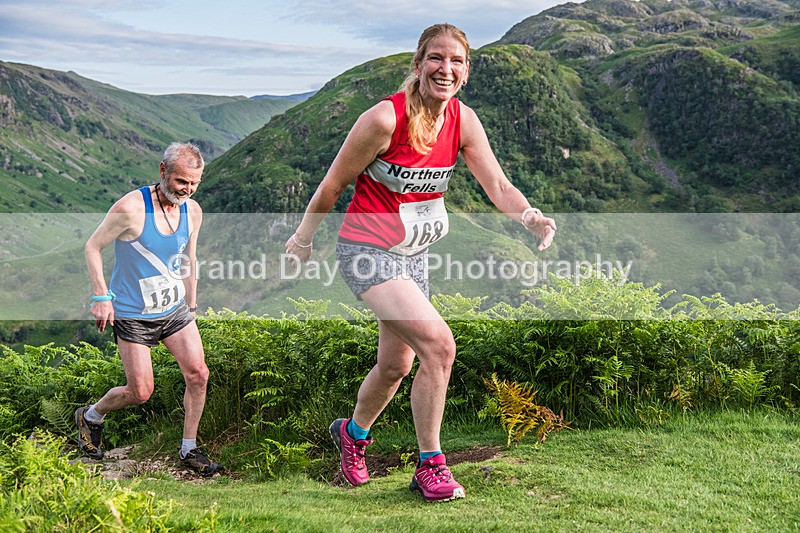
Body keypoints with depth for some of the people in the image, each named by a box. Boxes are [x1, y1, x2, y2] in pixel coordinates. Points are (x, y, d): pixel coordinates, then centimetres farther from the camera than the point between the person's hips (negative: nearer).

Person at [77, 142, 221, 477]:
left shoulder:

What you need to do |
Write out every one of the lines above word for word, leaving out any pictures.

Response |
Body keypoints with depth for some of the people in the image, each named by a box. Boxes are [x1, y1, x2, y2] in pixel coordinates. Points are (x, y, d): pixel coordinates, then centimetres farther from the camera than the point between the person's hips (negative: nearer).

Person at [77, 142, 221, 477]:
left shoulder:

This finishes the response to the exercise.